Frightening news yesterday from Patrick Rhone, and the subsequent reaction to it, drove it home for me: community.
Not networking. Not celebrity news. Not SEO tips, or unique visitors or page views. Certainly not funny videos about cats.
But instead a genuine sense of community. I think we all want a place where friends can support us when a loved one is sick, or share with us things that inspire them. And by “friends”, I mean real people with common interests, not car dealerships or mayonnaise manufacturers.
Yesterday, as Patrick wrote about an intensely personal matter on App.net, it was heart-warming to watch as the service veritably lit up with support for him and his family. Given my increasingly jaded attitude toward Twitter, witnessing such an outpouring of kind-hearted care was a source of utter fascination and encouragement for me and, as evidenced by Mr. Gowan’s post, others too.
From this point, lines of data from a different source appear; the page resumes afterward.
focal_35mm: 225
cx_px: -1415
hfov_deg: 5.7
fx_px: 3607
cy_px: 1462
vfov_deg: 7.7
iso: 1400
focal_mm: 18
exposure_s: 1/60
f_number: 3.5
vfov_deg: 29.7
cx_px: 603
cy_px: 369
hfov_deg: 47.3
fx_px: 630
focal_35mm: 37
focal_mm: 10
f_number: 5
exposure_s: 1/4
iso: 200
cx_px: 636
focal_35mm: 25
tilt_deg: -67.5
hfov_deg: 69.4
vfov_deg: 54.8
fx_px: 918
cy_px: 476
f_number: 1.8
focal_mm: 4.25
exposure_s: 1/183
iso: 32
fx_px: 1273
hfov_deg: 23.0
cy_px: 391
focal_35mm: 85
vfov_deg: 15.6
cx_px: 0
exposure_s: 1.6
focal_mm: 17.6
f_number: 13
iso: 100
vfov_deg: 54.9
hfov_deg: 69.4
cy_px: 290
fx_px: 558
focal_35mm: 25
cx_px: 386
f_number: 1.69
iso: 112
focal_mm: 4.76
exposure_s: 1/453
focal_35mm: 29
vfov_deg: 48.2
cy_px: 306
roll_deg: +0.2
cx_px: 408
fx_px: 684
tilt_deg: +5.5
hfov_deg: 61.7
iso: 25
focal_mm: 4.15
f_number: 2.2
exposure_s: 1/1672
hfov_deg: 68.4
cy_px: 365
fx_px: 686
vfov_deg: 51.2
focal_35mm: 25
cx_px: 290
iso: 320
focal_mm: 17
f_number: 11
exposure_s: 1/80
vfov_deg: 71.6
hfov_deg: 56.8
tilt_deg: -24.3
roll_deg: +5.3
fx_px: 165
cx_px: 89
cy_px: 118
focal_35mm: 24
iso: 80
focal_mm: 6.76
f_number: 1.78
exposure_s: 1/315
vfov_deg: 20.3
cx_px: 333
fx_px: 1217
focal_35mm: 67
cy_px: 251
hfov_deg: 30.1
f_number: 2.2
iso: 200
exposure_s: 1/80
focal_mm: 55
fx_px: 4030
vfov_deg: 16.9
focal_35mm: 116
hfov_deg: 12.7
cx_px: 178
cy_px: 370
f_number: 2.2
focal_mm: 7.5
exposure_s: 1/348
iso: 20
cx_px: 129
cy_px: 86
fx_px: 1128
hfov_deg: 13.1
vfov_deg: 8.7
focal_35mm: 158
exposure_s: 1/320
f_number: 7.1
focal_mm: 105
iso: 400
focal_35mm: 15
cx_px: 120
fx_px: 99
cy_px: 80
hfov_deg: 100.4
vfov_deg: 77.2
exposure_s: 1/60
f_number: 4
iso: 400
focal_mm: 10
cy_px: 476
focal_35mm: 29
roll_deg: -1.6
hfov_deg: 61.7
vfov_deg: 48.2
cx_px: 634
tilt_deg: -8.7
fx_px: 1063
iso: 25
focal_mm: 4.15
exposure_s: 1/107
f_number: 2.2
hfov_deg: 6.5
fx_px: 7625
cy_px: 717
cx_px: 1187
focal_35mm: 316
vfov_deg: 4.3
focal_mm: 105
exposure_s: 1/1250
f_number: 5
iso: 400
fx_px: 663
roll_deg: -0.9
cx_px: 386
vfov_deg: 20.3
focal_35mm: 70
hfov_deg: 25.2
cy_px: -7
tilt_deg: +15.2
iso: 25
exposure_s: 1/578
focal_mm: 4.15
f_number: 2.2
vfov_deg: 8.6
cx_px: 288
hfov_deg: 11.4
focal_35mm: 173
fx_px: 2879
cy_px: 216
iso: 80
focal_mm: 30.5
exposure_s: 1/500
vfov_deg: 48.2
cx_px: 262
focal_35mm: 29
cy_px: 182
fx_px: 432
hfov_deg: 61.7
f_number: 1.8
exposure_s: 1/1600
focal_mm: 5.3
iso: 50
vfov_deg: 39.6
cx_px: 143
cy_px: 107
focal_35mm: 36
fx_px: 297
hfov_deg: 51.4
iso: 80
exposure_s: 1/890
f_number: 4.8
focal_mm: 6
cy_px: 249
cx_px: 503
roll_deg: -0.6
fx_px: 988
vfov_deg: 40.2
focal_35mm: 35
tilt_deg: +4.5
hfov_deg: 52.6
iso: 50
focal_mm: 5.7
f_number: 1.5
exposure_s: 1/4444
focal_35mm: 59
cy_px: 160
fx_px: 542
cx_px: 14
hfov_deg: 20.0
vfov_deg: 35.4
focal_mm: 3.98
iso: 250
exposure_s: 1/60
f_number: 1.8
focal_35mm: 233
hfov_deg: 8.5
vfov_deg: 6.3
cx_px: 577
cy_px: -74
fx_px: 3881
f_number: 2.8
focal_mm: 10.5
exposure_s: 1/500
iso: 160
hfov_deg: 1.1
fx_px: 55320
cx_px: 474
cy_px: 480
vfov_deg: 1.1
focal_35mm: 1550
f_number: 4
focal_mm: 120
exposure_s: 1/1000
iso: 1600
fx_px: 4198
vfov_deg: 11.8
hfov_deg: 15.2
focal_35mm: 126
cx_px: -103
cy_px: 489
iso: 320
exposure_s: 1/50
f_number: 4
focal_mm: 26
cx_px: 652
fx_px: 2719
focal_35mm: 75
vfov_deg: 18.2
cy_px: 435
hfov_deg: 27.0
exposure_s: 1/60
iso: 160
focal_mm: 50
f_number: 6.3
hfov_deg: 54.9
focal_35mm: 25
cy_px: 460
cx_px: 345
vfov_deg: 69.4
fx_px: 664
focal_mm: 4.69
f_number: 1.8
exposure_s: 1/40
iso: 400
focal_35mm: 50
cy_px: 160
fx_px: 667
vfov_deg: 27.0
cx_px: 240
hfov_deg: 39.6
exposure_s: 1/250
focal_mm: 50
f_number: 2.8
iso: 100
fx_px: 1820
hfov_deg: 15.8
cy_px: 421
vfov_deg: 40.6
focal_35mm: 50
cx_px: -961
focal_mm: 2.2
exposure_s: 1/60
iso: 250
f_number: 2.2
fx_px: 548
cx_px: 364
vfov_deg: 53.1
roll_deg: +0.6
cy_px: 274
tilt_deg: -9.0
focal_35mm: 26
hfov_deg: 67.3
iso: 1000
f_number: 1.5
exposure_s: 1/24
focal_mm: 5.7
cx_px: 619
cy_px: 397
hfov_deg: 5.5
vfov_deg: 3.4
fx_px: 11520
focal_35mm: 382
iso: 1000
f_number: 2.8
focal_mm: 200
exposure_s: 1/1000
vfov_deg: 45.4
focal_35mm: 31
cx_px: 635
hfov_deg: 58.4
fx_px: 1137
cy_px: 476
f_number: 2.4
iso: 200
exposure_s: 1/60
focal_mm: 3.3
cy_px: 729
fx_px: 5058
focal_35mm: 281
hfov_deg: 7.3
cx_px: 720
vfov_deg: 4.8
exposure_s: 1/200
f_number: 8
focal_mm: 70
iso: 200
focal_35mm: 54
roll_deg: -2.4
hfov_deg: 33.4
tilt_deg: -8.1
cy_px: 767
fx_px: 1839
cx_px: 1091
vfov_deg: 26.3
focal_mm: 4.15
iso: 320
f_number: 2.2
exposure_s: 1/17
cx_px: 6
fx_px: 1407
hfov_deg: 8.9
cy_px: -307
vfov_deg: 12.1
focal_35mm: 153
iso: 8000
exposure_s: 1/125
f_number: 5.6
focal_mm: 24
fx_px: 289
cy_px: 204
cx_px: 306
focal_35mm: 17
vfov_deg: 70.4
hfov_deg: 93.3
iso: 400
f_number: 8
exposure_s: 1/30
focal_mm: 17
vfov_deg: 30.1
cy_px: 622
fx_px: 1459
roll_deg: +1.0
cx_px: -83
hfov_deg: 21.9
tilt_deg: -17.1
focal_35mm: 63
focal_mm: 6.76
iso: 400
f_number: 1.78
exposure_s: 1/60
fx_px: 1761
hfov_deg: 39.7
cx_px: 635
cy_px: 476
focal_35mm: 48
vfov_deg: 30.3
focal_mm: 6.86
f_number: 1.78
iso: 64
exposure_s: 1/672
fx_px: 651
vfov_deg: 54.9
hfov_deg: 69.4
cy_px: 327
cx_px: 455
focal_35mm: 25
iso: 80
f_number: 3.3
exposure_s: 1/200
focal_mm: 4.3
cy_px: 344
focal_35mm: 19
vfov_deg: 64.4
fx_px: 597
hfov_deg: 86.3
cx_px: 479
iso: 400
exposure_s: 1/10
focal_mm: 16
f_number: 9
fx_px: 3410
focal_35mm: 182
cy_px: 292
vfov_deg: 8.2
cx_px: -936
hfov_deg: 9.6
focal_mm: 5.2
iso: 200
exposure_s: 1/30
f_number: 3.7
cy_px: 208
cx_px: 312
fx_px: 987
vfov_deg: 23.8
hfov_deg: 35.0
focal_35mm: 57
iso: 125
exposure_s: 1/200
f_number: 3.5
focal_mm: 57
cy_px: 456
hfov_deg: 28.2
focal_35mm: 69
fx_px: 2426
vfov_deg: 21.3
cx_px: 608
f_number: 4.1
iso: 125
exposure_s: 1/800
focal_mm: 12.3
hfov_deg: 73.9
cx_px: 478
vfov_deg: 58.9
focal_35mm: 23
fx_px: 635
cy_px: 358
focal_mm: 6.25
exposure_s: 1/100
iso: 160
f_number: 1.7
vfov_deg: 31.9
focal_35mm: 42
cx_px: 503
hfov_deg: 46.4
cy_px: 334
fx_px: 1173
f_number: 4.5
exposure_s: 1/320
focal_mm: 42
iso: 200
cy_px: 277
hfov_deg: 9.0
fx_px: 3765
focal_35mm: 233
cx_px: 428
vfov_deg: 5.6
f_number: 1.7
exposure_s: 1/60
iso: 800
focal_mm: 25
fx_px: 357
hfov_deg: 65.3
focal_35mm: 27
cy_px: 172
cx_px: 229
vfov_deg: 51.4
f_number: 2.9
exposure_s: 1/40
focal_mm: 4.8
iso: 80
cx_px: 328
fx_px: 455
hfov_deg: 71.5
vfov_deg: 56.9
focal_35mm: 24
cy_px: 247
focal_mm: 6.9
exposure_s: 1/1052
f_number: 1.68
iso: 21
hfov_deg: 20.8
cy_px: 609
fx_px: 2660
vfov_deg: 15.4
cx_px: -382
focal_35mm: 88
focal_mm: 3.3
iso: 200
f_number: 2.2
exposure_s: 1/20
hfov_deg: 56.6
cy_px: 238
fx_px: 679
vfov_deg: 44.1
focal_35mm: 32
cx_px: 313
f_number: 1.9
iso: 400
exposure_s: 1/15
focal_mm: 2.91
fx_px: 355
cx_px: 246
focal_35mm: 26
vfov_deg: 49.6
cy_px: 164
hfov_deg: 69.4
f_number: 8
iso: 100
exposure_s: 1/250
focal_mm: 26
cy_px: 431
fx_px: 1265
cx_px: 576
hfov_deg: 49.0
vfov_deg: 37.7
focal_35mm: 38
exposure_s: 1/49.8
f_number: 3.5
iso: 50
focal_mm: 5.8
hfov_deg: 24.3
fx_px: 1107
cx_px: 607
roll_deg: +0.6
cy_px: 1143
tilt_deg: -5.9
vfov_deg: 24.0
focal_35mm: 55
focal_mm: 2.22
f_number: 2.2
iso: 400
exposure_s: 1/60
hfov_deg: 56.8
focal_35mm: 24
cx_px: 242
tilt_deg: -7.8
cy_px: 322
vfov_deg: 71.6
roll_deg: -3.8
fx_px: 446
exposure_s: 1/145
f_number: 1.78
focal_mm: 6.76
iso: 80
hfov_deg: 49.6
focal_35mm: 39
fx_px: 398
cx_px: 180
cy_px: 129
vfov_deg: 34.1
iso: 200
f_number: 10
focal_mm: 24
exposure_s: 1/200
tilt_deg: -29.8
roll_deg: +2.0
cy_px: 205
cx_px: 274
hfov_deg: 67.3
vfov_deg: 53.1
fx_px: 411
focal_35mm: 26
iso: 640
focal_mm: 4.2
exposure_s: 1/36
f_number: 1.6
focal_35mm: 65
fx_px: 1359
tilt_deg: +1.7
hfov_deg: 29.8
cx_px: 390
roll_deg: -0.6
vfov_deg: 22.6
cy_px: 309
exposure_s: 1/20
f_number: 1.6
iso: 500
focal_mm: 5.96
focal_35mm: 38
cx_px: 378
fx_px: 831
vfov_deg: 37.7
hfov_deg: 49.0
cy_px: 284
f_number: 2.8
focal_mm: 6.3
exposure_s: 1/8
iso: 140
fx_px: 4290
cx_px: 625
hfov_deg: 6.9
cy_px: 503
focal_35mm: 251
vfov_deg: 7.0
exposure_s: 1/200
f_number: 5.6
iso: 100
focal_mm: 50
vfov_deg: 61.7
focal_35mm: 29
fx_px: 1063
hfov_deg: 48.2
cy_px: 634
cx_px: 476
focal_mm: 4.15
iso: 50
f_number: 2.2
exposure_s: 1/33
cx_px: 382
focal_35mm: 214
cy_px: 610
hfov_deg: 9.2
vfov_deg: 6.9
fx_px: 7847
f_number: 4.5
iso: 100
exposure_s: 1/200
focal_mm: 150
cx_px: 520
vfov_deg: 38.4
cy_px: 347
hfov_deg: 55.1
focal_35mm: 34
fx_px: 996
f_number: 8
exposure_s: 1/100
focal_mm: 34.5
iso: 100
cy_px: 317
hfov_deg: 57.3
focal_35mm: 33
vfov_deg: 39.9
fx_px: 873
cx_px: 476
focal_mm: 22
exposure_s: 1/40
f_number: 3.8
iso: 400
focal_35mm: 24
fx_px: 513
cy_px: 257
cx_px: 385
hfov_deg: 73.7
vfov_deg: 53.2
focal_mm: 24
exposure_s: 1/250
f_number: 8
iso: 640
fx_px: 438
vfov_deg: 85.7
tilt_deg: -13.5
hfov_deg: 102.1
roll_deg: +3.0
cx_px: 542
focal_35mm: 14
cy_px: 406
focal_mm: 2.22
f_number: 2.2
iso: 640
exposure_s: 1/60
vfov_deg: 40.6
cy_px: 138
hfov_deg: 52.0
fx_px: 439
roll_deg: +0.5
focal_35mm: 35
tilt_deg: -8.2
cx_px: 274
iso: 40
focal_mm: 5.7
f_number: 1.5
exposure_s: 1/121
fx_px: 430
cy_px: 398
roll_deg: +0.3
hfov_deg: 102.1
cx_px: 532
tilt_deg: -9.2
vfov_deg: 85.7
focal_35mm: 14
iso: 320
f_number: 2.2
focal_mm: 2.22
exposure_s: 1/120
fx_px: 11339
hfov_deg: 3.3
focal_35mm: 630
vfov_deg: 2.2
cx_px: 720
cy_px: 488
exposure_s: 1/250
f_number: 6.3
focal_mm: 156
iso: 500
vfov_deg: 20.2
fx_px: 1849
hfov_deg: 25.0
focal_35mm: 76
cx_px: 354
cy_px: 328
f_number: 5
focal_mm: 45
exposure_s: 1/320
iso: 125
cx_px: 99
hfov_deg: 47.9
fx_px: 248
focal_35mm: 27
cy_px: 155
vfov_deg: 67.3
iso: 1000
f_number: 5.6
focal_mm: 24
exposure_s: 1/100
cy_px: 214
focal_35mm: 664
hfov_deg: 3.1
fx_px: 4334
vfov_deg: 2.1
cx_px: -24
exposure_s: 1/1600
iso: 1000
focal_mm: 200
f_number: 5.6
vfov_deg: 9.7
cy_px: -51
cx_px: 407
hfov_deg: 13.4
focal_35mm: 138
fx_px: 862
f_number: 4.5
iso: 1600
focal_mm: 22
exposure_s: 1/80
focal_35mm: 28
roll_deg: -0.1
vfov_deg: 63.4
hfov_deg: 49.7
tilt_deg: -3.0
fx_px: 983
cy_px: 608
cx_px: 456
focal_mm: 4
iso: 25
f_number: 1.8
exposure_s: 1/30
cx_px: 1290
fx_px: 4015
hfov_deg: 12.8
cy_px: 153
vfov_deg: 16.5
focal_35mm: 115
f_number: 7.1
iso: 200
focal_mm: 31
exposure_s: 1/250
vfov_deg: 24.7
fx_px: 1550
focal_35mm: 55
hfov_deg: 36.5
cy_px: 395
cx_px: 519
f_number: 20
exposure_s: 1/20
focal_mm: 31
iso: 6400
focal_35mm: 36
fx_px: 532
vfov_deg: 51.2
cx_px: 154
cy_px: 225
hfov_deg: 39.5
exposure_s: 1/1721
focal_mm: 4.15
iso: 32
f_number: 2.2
Whether or not you believe in App.net as an alternative to Twitter — or even view Twitter as a misguided entity whatsoever — it’s becoming increasingly difficult to ignore the affability of the fledgling community within App.net.
Existing as a bastion of thoughtful individuals (and yacht owners), App.net continues to make a thoroughly compelling case for itself. Barring any egregious failures in the immediate future, I’m beginning to feel very positive for the sanctity of the service as a long-term entity in the real-time Internet environment.